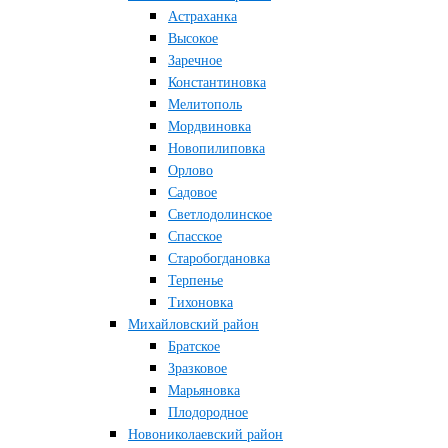
Астраханка
Высокое
Заречное
Константиновка
Мелитополь
Мордвиновка
Новопилиповка
Орлово
Садовое
Светлодолинское
Спасское
Старобогдановка
Терпенье
Тихоновка
Михайловский район
Братское
Зразковое
Марьяновка
Плодородное
Новониколаевский район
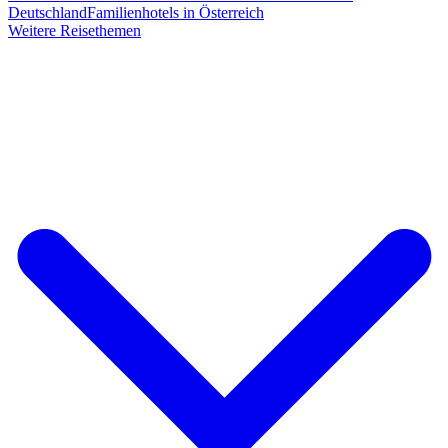
Deutschland
Familienhotels in Österreich
Weitere Reisethemen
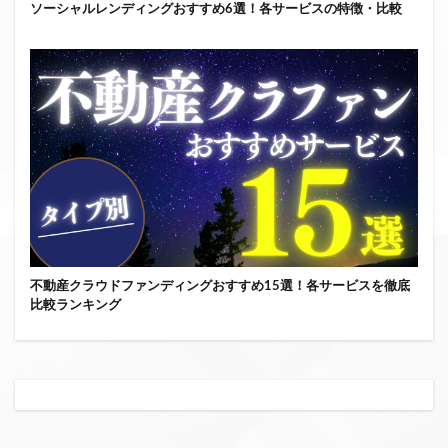
ソーシャルレンディングおすすめ6選！各サービスの特徴・比較
不動産クラウドファンディングおすすめ15選！各サービスを徹底
比較ランキング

□ □ □ □ □ □ □

Brief —
Copy out the transcribed lines from all three entries word for word, in their original order, leaving out the pictures.

Exercise response —
Астраханка
Высокое
Заречное
Константиновка
Мелитополь
Мордвиновка
Новопилиповка
Орлово
Садовое
Светлодолинское
Спасское
Старобогдановка
Терпенье
Тихоновка
Михайловский район
Братское
Зразковое
Марьяновка
Плодородное
Новониколаевский район
Deutschland
Familienhotels in Österreich
Weitere Reisethemen
ソーシャルレンディングおすすめ6選！各サービスの特徴・比較
不動産クラウドファンディングおすすめ15選！各サービスを徹底
比較ランキング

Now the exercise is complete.